Il venait de se réveiller d'une longue torpeur, lourde de fièvre et de rêves. D'étranges rêves, dont il était encore imprégné. Et maintenant, il se regardait, il se touchait, il se cherchait, il ne se retrouvait plus. Il lui semblait qu'il était «un autre». Un autre, plus cher que lui-même... Qui donc?... Il lui semblait qu'en rêve, un autre s'était incarné en lui. Olivier? Grazia?... Son cœur, sa tête étaient si faibles! Il ne distinguait plus entre ses aimés. À quoi bon distinguer? Il les aimait tous autant.
Il restait ligoté, dans une sorte de béatitude accablante. Il ne voulait pas bouger. Il savait que la douleur, embusquée, le guettait, comme le chat la souris. Il faisait le mort. Déjà!... Personne dans la chambre. Au-dessus de sa tête, le piano s'était tu. Solitude. Silence. Christophe soupira.
—Qu'il est bon de se dire, à la fin de sa vie, qu'on n'a jamais été seul, même quand on l'était le plus!... Âmes que j'ai rencontrées sur ma route, frères qui m'avez, un instant, donné la main, esprits mystérieux éclos de ma pensée, morts et vivants,—tous vivants,—ô tout ce que j'ai aimé, tout ce que j'ai créé! Vous m'entourez de votre chaude étreinte, vous me veillez, j'entends la musique de vos voix. Béni soit le destin, qui m'a fait don de vous! Je suis riche, je suis riche... Mon cœur est rempli!...

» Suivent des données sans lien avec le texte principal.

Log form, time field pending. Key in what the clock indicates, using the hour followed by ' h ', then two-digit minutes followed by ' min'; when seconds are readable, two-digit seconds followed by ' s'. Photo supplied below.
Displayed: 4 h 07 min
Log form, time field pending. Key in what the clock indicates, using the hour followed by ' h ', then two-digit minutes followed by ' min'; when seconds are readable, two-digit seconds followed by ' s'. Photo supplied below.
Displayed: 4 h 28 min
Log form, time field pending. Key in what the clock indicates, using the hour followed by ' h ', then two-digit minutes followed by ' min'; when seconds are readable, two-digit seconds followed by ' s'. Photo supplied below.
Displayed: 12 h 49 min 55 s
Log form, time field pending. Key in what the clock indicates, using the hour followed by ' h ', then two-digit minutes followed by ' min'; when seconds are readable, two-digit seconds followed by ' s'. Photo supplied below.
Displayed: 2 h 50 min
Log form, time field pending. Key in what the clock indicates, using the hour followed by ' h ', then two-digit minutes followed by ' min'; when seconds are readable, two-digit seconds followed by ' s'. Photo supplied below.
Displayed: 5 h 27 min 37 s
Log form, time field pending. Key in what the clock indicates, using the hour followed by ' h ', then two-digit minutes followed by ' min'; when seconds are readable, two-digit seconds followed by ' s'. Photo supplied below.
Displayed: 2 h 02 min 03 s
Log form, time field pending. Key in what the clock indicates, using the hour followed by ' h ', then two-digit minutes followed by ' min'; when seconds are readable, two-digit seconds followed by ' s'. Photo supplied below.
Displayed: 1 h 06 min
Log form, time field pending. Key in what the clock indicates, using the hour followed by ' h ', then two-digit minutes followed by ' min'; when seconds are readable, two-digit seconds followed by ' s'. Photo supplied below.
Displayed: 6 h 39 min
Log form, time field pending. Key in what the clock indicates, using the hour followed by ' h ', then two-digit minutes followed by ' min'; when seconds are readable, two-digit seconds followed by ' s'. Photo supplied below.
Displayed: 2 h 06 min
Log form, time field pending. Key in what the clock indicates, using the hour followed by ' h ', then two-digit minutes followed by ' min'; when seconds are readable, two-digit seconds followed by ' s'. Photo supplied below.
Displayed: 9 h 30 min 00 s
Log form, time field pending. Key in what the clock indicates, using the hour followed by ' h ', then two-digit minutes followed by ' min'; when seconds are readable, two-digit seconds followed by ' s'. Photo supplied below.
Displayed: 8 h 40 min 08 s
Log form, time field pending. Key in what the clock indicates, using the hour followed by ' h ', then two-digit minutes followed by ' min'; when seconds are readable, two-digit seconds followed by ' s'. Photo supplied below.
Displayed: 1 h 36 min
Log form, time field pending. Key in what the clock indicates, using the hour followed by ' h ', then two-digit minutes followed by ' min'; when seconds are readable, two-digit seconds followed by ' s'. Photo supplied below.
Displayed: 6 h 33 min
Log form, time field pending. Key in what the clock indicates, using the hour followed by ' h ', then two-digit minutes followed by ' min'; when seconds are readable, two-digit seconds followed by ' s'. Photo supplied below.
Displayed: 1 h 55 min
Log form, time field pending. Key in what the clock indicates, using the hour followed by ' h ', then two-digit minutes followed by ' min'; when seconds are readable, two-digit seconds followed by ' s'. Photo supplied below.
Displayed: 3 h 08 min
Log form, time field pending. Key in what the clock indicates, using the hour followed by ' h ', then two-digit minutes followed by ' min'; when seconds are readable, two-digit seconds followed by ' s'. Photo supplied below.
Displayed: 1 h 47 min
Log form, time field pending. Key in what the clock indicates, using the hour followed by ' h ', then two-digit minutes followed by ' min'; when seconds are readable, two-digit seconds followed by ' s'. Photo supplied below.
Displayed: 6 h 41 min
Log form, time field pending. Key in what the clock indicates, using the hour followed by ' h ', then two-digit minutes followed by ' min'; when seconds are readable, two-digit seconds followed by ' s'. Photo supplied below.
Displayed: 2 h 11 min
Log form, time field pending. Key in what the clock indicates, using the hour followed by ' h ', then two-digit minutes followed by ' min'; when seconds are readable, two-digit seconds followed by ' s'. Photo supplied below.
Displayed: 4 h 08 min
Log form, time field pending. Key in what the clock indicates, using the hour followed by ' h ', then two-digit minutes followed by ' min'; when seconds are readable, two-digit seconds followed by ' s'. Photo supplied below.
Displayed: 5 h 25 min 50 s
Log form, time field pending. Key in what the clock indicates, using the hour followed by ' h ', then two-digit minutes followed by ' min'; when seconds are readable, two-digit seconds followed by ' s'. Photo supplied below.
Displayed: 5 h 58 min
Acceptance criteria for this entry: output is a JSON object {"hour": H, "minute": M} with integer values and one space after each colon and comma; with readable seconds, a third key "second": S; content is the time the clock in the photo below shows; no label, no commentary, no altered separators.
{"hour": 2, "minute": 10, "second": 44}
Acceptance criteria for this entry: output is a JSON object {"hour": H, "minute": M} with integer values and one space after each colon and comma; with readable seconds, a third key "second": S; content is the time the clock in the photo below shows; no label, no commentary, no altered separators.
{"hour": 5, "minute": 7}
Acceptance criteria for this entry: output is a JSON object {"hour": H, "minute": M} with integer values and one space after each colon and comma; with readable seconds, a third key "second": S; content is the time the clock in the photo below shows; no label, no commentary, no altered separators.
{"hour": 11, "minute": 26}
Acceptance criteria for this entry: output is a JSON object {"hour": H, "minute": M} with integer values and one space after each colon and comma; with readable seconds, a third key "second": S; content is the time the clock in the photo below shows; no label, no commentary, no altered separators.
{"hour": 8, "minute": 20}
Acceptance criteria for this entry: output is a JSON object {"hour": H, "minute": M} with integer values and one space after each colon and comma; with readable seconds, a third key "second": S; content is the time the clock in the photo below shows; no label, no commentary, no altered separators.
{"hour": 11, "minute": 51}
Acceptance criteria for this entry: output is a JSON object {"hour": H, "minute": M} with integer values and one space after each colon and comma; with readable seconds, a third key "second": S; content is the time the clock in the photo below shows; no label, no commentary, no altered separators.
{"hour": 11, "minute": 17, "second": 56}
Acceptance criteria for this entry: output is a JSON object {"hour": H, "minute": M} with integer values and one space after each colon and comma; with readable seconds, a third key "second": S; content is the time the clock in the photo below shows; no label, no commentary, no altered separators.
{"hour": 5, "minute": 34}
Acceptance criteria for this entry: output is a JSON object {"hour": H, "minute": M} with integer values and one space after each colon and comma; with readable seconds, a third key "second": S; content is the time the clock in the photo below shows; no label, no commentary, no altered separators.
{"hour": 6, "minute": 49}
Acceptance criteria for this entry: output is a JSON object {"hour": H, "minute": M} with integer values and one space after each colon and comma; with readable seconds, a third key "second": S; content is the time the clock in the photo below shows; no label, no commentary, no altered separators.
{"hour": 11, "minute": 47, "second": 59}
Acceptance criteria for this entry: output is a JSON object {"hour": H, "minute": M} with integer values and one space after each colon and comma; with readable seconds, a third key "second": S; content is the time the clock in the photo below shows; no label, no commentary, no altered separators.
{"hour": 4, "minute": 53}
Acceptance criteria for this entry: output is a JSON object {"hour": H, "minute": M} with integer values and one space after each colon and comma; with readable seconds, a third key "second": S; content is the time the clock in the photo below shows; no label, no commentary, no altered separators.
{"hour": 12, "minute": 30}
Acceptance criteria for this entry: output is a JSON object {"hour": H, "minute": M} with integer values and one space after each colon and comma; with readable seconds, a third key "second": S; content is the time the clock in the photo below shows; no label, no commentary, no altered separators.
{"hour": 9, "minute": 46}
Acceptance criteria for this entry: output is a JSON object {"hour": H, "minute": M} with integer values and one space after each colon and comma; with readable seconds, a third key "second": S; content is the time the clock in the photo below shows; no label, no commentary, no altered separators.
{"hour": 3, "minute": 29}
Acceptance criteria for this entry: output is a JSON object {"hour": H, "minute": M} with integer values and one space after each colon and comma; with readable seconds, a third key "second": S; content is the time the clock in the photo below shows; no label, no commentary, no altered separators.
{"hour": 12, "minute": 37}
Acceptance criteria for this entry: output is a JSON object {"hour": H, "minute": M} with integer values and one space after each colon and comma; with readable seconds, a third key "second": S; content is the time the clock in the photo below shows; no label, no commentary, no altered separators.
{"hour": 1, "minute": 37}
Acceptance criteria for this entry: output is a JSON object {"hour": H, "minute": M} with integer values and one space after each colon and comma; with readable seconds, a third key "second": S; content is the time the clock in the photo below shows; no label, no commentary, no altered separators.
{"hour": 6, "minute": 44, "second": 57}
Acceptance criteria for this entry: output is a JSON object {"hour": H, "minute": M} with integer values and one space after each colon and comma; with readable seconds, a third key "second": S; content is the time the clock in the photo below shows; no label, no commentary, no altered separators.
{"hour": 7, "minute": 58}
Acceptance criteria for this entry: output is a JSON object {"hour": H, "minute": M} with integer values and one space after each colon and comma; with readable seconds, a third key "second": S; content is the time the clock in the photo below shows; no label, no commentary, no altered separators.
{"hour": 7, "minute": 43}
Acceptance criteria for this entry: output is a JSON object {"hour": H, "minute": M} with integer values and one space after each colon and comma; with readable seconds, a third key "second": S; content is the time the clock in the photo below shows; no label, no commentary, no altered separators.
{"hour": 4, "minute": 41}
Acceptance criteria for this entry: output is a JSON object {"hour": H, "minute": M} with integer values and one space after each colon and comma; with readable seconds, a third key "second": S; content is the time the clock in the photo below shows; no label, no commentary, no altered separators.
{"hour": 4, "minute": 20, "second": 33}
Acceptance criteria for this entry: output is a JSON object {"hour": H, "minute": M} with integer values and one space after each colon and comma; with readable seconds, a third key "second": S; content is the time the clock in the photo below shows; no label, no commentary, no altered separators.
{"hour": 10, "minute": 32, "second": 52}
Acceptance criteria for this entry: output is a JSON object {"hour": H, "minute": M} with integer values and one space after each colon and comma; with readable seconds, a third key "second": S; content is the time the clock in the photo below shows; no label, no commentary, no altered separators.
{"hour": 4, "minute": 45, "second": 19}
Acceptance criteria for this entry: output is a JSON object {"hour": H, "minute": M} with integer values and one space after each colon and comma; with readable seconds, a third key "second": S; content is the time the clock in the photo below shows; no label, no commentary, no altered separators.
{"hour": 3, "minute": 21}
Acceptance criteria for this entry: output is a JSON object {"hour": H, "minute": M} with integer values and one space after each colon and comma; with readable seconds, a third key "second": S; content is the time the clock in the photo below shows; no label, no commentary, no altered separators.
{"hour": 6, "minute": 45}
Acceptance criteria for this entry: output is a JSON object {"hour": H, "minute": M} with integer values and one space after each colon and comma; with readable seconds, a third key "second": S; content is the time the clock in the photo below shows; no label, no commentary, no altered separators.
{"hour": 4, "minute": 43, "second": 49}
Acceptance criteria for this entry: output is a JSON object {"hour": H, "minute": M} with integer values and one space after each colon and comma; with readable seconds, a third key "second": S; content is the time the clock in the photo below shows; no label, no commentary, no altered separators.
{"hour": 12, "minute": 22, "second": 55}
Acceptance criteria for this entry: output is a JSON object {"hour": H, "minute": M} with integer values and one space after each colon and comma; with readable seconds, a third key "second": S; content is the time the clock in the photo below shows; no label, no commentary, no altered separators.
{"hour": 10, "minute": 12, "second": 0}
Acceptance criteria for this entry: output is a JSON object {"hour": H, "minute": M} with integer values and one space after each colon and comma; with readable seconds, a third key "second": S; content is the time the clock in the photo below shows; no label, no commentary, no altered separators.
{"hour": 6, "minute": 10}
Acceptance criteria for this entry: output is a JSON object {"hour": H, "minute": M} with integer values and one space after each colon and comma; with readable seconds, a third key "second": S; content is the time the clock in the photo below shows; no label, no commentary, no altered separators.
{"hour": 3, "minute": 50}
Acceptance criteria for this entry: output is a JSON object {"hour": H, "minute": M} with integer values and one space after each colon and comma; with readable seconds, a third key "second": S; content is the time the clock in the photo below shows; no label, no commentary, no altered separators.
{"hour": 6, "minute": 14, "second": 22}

Il regardait la fenêtre... Un de ces beaux jours sans soleil, qui, disait Balzac le vieux, ressemblent à une belle aveugle... Christophe s'absorbait dans la vue passionnée d'une branche d'arbre qui passait devant les carreaux. La branche se gonflait, les bourgeons humides éclataient, les petites fleurs blanches s'épanouissaient; il y avait, dans ces fleurs, dans ces feuilles, dans tout cet être qui ressuscitait, un tel abandon extasié à la force renaissante que Christophe ne sentait plus son oppression, son misérable corps qui mourait, pour revivre en la branche d'arbre. Le doux rayonnement de cette vie le baignait. C'était comme un baiser. Son cœur trop plein d'amour se donnait au bel arbre, qui souriait à ses derniers instants. Il songeait qu'à cette minute, des milliers d'êtres s'aimaient, que cette heure d'agonie pour lui pour d'autres était une heure d'extase, qu'il en est toujours ainsi, que jamais ne tarit la joie puissante de vivre. Et, suffoquant, d'une voix qui n'obéissait plus à sa pensée,—(peut-être même aucun son ne sortait de sa gorge; mais il ne s'en apercevait pas)—il entonna un cantique à la vie.
Un orchestre invisible lui répondit. Christophe se disait:
—Comment font-ils, pour savoir? Nous n'avons pas répété. Pourvu qu'ils aillent jusqu'au bout, sans se tromper!
Il tâcha de se mettre sur son séant, afin qu'on le vit bien de tout l'orchestre, marquant la mesure, avec ses grands bras. Mais l'orchestre ne se trompait pas; ils étaient sûrs d'eux-mêmes. Quelle merveilleuse musique! Voici qu'ils improvisaient maintenant les réponses! Christophe s'amusait:
—Attends un peu, mon gaillard! Je vais bien t'attraper.